- _The problem_
Only the lines containing "cell" should appear in the answer, copied from the listing below.
════════════════════
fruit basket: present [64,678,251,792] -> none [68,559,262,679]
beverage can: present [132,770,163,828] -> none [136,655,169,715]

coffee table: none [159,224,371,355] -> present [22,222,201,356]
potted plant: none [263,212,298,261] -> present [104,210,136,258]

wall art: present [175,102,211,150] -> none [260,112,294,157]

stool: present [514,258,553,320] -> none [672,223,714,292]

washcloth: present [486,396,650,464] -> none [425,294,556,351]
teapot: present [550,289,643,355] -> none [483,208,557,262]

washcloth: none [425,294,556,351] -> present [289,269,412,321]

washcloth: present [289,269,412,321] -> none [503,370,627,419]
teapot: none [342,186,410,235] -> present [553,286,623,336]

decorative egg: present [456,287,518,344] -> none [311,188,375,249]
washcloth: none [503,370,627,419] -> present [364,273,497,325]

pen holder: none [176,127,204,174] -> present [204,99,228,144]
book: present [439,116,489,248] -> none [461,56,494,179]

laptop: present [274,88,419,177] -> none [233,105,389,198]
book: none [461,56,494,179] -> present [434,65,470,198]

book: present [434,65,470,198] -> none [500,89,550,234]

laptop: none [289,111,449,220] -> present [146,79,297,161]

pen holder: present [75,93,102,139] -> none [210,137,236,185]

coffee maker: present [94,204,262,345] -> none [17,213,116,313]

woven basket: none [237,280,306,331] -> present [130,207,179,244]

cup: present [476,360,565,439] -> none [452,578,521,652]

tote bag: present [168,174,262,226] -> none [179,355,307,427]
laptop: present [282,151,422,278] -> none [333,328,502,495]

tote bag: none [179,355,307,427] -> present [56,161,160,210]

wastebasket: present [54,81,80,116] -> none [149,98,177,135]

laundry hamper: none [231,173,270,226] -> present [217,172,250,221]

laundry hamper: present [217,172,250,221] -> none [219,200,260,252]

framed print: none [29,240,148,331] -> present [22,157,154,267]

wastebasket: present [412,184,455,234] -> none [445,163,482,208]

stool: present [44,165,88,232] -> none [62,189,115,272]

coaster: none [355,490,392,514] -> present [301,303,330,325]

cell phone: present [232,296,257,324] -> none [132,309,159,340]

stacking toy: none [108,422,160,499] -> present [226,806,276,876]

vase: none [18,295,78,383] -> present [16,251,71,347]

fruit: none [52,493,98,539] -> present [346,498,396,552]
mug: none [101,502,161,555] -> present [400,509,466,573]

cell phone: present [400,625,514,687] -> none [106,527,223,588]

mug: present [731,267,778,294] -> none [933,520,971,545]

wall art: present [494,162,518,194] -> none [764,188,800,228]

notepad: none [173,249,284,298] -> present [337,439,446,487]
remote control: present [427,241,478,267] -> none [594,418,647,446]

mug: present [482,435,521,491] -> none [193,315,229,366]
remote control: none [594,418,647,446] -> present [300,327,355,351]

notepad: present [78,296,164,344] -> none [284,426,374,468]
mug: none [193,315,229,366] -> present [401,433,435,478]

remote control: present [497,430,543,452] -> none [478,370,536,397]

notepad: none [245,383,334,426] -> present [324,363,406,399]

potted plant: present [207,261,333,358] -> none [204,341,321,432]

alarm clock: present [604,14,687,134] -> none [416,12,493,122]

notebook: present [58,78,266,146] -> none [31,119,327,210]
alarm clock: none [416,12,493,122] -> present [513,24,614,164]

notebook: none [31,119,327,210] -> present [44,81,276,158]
════════════════════
- _Answer to this problem_
cell phone: present [232,296,257,324] -> none [132,309,159,340]
cell phone: present [400,625,514,687] -> none [106,527,223,588]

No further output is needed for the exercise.